I was reading an amazing blog post this week (read it here) and it really struck a cord for me. It is the birth story of a perfectly beautiful little baby girl with Downs Syndrome. Her Momma and Daddy didn't know that she had Downs until the moment of her birth. As I read it I sat and cried. For this woman's picture of "perfection" being shattered into a million pieces and then being built back up again and something new and beautiful again. It made me think about my own ideals and thoughts of what my brand of perfection would be once I finally became a mother.
Over the nearly five years it took to get and stay pregnant I had a lot of time to think. About what kind of Mom I would be. What kind of kids I would have. What kind of life I would lead. In that dream I never considered the idea of genetic mutations, hours and hours of therapy each week, adaptive equipments, specialists on speed-dial. If you had offered it to me I might have walked. (Probably now but who the hell knows.)

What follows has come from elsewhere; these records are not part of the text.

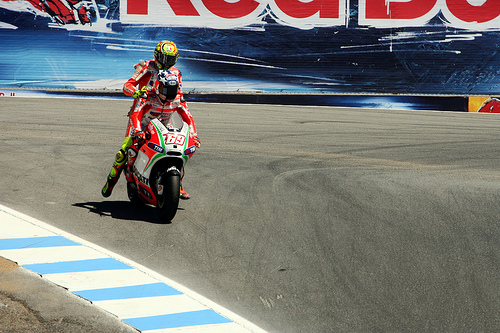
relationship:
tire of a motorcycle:
[147, 167, 184, 222] [118, 109, 194, 221]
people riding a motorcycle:
[118, 36, 199, 135] [118, 109, 194, 221]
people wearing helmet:
[125, 70, 202, 200] [152, 39, 179, 68]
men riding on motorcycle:
[118, 36, 199, 135] [118, 109, 194, 221]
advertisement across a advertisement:
[109, 0, 499, 42] [0, 0, 499, 115]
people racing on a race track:
[118, 36, 199, 135] [3, 76, 500, 330]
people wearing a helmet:
[125, 70, 202, 200] [152, 39, 179, 68]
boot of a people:
[95, 160, 128, 198] [125, 70, 202, 200]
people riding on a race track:
[118, 36, 199, 135] [3, 76, 500, 330]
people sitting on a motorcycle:
[118, 36, 199, 135] [118, 109, 194, 221]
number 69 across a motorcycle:
[161, 129, 190, 149] [118, 109, 194, 221]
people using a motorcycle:
[118, 36, 199, 135] [118, 109, 194, 221]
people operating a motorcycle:
[118, 36, 199, 135] [118, 109, 194, 221]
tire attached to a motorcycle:
[147, 167, 184, 222] [118, 109, 194, 221]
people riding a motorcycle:
[125, 70, 202, 200] [118, 109, 194, 221]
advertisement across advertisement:
[109, 0, 499, 42] [0, 0, 499, 115]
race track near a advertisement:
[3, 76, 500, 330] [109, 0, 499, 42]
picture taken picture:
[102, 40, 201, 220] [0, 0, 500, 333]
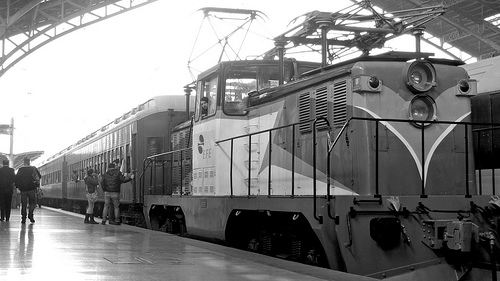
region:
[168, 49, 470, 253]
engine of the train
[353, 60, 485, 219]
V shape detail on engine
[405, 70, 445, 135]
two front headloghts on train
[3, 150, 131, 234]
passengers at the train station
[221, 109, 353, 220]
black hand rails around the engine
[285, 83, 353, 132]
vents on the side of the engine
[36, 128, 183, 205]
passenger cars on the train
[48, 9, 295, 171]
open roof of the train station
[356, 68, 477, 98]
two small lights on the side of the train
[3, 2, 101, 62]
beams overhead to support roof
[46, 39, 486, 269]
train at a station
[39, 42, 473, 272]
passenger train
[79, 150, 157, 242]
people boarding a train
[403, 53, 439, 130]
front lights of a train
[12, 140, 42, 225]
man in a black jacket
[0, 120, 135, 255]
people on a train platform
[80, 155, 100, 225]
woman next to a train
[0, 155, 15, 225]
man in a black suit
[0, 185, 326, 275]
train platform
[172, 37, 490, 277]
front train car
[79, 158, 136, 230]
two people approaching the train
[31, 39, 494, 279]
a passanger train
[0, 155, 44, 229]
pair of people walking along the platform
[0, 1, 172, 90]
girders supporting the roof of the train station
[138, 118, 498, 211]
railing around the front car of the train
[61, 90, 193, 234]
passenger car of the train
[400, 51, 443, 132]
two headlights on the front of thr train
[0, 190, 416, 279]
train station platform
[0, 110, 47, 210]
shelter over part of the platform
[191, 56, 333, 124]
windows on the front train car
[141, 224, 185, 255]
part of a floor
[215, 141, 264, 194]
part of a balcony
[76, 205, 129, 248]
part of a floor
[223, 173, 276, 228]
part of a traion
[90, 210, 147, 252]
part of a floor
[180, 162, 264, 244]
edge of a train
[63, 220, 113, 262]
part of a floor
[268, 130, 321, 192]
part of a train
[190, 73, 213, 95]
part of a window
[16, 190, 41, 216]
a person wearing jeans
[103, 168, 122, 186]
a person wearing a jacket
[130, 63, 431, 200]
a train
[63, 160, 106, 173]
windows on the train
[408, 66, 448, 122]
headlights on the train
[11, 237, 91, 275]
a reflection of light on the ground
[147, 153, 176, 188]
railings on the train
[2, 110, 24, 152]
a pole in the air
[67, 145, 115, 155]
reflection of light on the train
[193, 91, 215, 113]
a person on the train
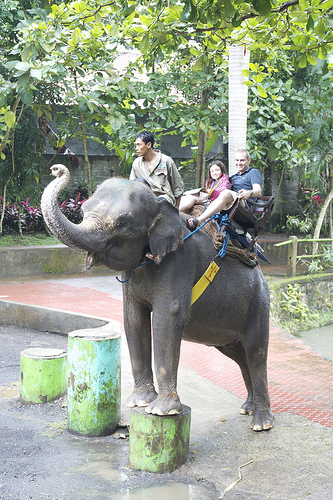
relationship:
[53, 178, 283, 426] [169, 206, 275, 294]
elephant has back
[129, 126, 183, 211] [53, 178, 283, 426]
man on elephant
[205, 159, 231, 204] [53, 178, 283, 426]
child on elephant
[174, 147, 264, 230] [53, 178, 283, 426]
father on elephant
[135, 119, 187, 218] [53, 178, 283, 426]
man driving elephant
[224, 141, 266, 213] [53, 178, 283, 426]
father riding elephant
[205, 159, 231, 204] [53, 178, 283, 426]
child riding elephant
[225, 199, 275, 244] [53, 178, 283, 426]
bench on elephant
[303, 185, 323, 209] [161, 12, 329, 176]
flower in tree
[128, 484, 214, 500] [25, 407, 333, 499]
puddle on ground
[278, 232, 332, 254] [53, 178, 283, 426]
rail behind elephant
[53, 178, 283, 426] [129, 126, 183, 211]
elephant carrying man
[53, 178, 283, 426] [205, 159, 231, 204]
elephant carrying child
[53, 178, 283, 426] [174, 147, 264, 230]
elephant carrying father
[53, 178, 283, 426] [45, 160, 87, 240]
elephant has trunk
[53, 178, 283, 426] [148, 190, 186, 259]
elephant has ear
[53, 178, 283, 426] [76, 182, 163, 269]
elephant has head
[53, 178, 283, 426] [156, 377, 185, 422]
elephant has foot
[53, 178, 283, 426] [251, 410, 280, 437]
elephant has foot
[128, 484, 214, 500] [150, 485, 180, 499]
puddle of mud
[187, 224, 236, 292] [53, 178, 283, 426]
harness on elephant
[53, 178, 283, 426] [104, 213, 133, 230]
elephant has eye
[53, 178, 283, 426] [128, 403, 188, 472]
elephant on block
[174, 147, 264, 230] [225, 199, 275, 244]
father in seat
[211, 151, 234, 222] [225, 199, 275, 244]
child in seat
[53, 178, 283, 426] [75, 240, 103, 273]
elephant has mouth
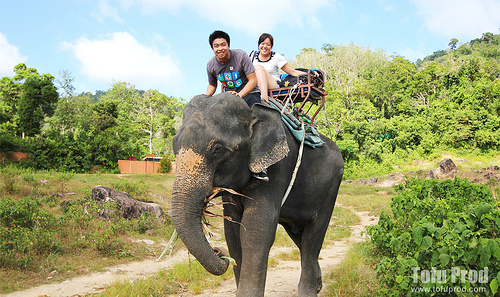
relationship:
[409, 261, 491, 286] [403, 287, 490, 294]
name in lettering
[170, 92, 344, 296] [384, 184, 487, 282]
elephant eating foliage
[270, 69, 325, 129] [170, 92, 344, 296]
red seating on elephant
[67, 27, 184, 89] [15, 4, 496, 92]
cloud in sky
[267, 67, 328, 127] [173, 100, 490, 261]
red seating on top of elephant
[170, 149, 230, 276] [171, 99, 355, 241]
grass trunk of an elephant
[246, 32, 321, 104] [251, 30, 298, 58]
person with a face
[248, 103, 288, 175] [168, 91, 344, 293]
ear of an elephant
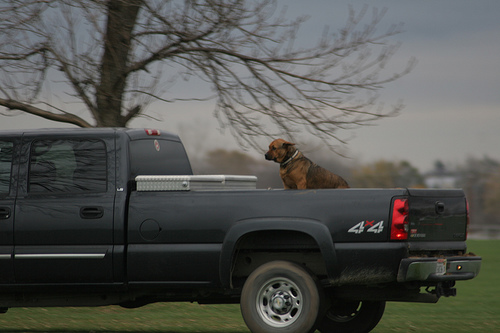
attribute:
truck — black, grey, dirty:
[1, 123, 484, 332]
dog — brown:
[263, 139, 350, 187]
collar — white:
[280, 150, 300, 166]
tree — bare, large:
[1, 0, 415, 154]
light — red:
[386, 196, 411, 243]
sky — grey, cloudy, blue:
[392, 1, 499, 162]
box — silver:
[137, 171, 260, 196]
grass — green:
[388, 240, 500, 332]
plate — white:
[433, 258, 448, 275]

When I think about the day that I found out something was wrong with Abby I am so filled with emotion. As I lay on that table and the ultrasound technician got graver and graver I felt like it was all falling apart. I wanted to jump off the table, rewind my life back and change it. I was not supposed to be the mother of a disabled child. That wasn't the picture. That wasn't going to be my perfection. I remember going home and not being able to speak the words that filled every millimeter of my brain. I DON'T WANT IT LIKE THIS! I want normal. I want perfection. I want to go back to the hours before when I was perfectly pregnant. Nothing was wrong. I was having healthy, NORMAL twins.
It wasn't long before it was all reframed for me. Brian and I picked up all those shattered, broken pieces and cerated a new perfect for ourselves. It wasn't what I had thought I was getting but it was better. They were meant to be mine and I was meant to be there's. It doesn't matter what we picture. What we get is going to be better.
2 comments:
LOVED this link. Cried my eyes out.
Me too. I think what I did was closer to weeping. I felt so strongly for Kelle that I lost my breath reading her story.